Matrix Factorization (MF)

  • Key Idea: Decode ratings into hidden “factors” (tastes) for users and items.
  • How It Works: Picture a giant grid with users as rows and items as columns, ratings in cells. Most cells are blank (no ratings). MF fills in the blanks by estimating latent traits.

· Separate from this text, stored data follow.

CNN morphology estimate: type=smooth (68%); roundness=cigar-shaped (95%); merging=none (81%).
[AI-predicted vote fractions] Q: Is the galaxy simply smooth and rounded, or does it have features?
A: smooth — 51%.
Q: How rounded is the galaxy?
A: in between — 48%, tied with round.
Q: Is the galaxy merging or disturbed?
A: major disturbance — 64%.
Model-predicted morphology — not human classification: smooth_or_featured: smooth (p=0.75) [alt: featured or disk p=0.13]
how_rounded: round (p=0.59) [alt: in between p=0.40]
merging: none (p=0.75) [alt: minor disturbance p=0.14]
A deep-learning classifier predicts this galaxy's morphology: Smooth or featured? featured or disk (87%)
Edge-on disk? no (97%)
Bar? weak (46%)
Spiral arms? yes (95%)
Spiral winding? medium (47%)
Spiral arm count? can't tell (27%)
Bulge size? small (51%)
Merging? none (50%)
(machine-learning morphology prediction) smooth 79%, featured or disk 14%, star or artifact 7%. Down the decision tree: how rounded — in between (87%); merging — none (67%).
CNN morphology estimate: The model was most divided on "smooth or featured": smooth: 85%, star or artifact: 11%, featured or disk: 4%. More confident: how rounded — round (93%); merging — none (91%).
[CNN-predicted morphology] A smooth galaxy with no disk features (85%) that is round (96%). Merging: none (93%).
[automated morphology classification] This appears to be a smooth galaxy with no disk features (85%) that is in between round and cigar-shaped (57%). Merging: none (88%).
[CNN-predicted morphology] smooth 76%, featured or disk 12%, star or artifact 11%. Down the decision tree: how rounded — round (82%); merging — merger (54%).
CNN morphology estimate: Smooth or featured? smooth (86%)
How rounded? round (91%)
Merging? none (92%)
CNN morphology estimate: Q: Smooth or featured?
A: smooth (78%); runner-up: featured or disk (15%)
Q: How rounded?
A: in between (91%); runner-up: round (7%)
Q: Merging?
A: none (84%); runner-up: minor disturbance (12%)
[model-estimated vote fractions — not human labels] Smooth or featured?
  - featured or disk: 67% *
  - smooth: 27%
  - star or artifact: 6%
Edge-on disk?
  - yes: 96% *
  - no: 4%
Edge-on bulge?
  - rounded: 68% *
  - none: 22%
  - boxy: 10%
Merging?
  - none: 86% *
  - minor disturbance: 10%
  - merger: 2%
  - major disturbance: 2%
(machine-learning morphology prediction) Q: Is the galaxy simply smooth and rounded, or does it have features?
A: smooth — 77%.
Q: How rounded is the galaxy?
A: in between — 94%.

Math: Break the matrix into two:

  • User factors \( p_u \)
  • Item factors \( q_i \)
  • Predicted rating \( \hat{r}_{ui} = p_u^T q_i \)

Loss Function:

$$ \text{Loss} = \sum (r_{ui} - q_i^T p_u)^2 + \lambda (||q_i||^2 + ||p_u||^2) $$

  • Optimizer: SGD or ALS
  • Limitations: Assumes linear interactions, works only for explicit feedback.
Content-Based Filtering

Fig 3: A simplified version of Matrix factorization [3]


Why Not Just SVD?

SVD is related to MF and captures latent structure, but:

  • Sparsity: SVD requires a full matrix.
  • Scalability: Expensive for large datasets.
  • Overfitting: Without constraints, it fits noise.

Regularization:
Helps address sparsity and overfitting. Regularized MF works only on observed ratings and avoids costly imputation.

Conclusion

The progression from content-based filtering (Fig 1) to collaborative filtering (Fig 2), and finally to MF (Fig 3), reflects a shift toward leveraging latent structures in sparse data. Neighborhood methods provided an initial collaborative approach, but latent factor models, inspired by SVD, offered scalability and accuracy. SVD’s limitations spurred regularized MF, focusing on observed ratings, with SGD and ALS optimizing this process for real-world systems.

References

  • StrataScratch
  • Koren, Yehuda, et al. “Matrix Factorization Techniques for Recommender Systems.” Computer 42.8 (2009): 30–37.